Para marcar o primeiro dia de acampamento, o
diretor da União Nacional dos Estudantes (UNE), Juliano Godoi dará uma aula
magna no acampamento. O tema é “Movimento Estudantil”.
Manifesto
O Cematege, ao longo se sua história,
mostrou-se preocupado com a boa qualidade de ensino, visando uma boa integridade
junto ao seu corpo docente e administrativo. Diante disso, os discentes do curso
de Geologia juntamente ao Cematege, em discussões realizadas nesses últimos
dias, informam que estarão entrando em greve por tempo que será determinado pelo
comando de greve composto por alunos desse curso, bem como diversas entidades.
Sabemos que desde o Governo FHC, a Universidade Pública vêm
sofrendo com o sucateamento e a falta de investimento do Estado na educação, mas
diferente do que era esperado, esse sucateamento se aprofundou no governo Lula.
Em nossa universidade, no final do ano passado, foi aprovada
a adesão ao decreto do Governo Federal, o REUNI. Instrução dada pela
Administração Superior aos departamentos da UFMT e executada por “baixo dos
panos” no CONSUNI. Essa adesão arbitrária contrariou toda a comunidade
acadêmica, que reunindo seus três segmentos (estudantes, professores e técnicos)
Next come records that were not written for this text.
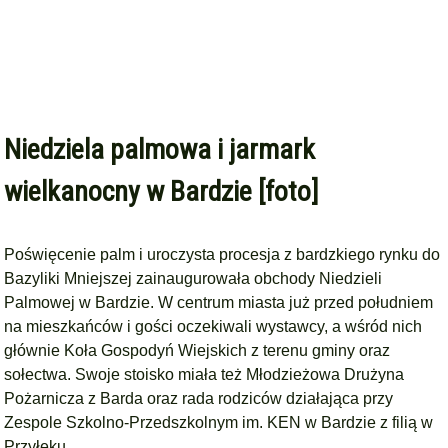
Niedziela palmowa i jarmark
wielkanocny w Bardzie [foto]
Poświęcenie palm i uroczysta procesja z bardzkiego rynku do
Bazyliki Mniejszej zainaugurowała obchody Niedzieli
Palmowej w Bardzie. W centrum miasta już przed południem
na mieszkańców i gości oczekiwali wystawcy, a wśród nich
głównie Koła Gospodyń Wiejskich z terenu gminy oraz
sołectwa. Swoje stoisko miała też Młodzieżowa Drużyna
Pożarnicza z Barda oraz rada rodziców działająca przy
Zespole Szkolno-Przedszkolnym im. KEN w Bardzie z filią w
Przyłęku.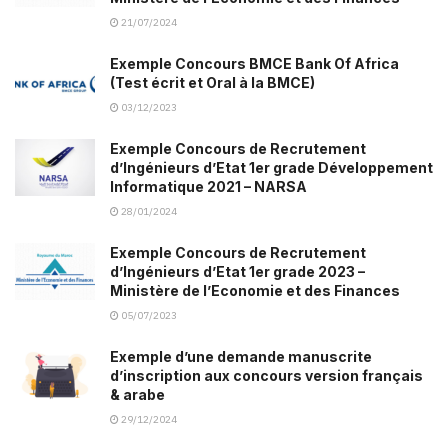
21/07/2024
Exemple Concours BMCE Bank Of Africa
(Test écrit et Oral à la BMCE)
03/12/2023
Exemple Concours de Recrutement
d’Ingénieurs d’Etat 1er grade Développement
Informatique 2021 – NARSA
28/01/2024
Exemple Concours de Recrutement
d’Ingénieurs d’Etat 1er grade 2023 –
Ministère de l’Economie et des Finances
05/07/2023
Exemple d’une demande manuscrite
d’inscription aux concours version français
& arabe
29/12/2024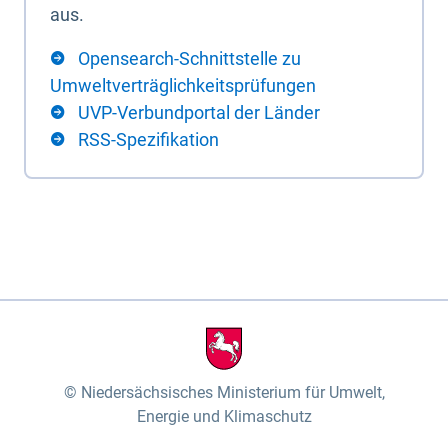
aus.
Opensearch-Schnittstelle zu
Umweltverträglichkeitsprüfungen
UVP-Verbundportal der Länder
RSS-Spezifikation
Niedersächsisches Ministerium für Umwelt,
Energie und Klimaschutz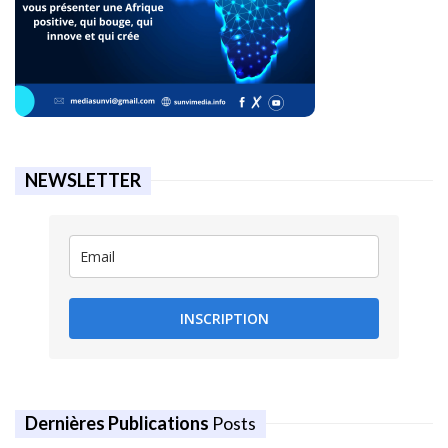
NEWSLETTER
INSCRIPTION
Dernières Publications
Posts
havia se posicionado pela não adesão ao REUNI.
Com isso já se
pode observar, em curto prazo, os efeitos desse fato; o aumento de vagas não
acompanha proporcionalmente o aumento da qualidade do ensino e da
infra-estrutura (312 vagas são previstas para o campus Cuiabá). Na Geologia
sofremos a super lotação das salas de aula, acervos de livros defasados,
fechamento de bibliotecas setoriais por falta de técnicos, instrumentos
totalmente insuficientes para as aulas práticas e cortes de recursos destinados
à assistência estudantil e a extensão universitária.
Diante
desse contexto em que se encontra o curso de Geologia, bem como a UFMT, nós,
estudantes, solicitamos uma Assembléia Geral de Curso a ser realizada o mais
rápido possível, para que assim juntos possamos sanar todos os problemas.
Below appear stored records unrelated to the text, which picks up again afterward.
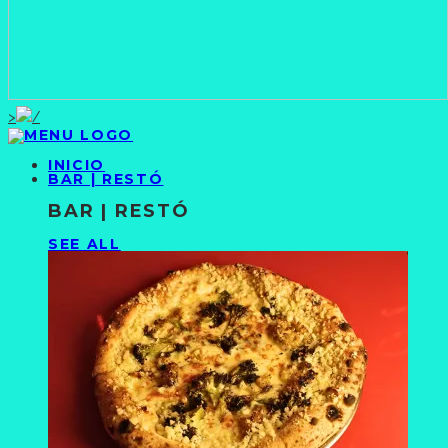
>
INICIO
BAR | RESTÓ
BAR | RESTÓ
SEE ALL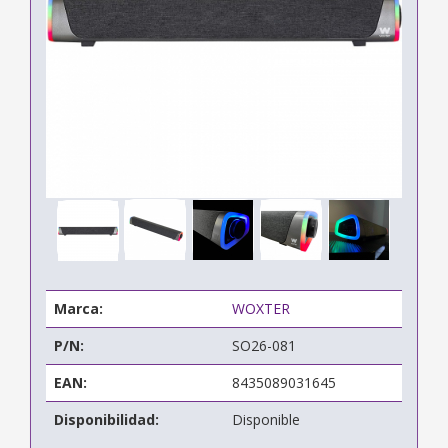
Marca:
WOXTER
P/N:
SO26-081
EAN:
8435089031645
Disponibilidad:
Disponible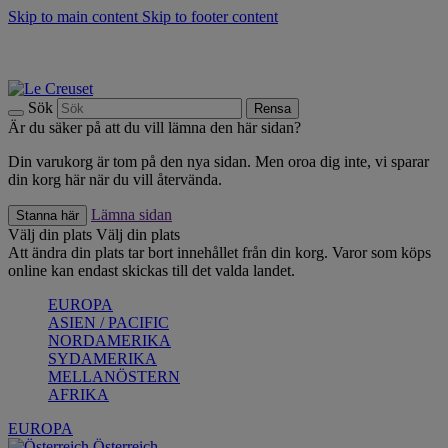
Skip to main content
Skip to footer content
Upptäck säsongens nyheter |
Shoppa nu
Anmäl dig till vårt nyhetsbrev och spara 10 % på ditt första köp.*
Fri frakt vid köp över 499 kr.
Sök
Rensa
Är du säker på att du vill lämna den här sidan?
Din varukorg är tom på den nya sidan. Men oroa dig inte, vi sparar
din korg här när du vill återvända.
Lämna sidan
Stanna här
Välj din plats
Välj din plats
Att ändra din plats tar bort innehållet från din korg. Varor som köps
online kan endast skickas till det valda landet.
EUROPA
ASIEN / PACIFIC
NORDAMERIKA
SYDAMERIKA
MELLANÖSTERN
AFRIKA
EUROPA
Österreich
As principais pautas de discussão dessa paralisação são
tratar assuntos como:
- Recursos para fins acadêmicos;
- Afastamento imediato do Professor Auberto José de Siqueira
junto ao seu respectivo departamento, por ele ter tentado agredir um aluno;
- A volta imediata da sala de campo para os alunos do 5º ano,
com suas devidas instalações;
- Compra imediata do ônibus
conforme fora solicitado na última ocupação a reitoria;
-
Funcionamento devido do laboratório de informática, como todos os programas
mínimos necessários para garantir o estudo e pesquisa;
-
Funcionamento e adequação dos laboratórios do curso e compra e de materiais e
equipamentos;
- Reivindicar junto às pró-reitorias
competentes, a ampliação e compra de novos equipamentos;
-
Solucionar os casos de professores que não tem cumprido com sua carga horária,
bem a sua dedicação a função em que foi determinada;
- A
unificação imediata dos departamentos DRM e DGG.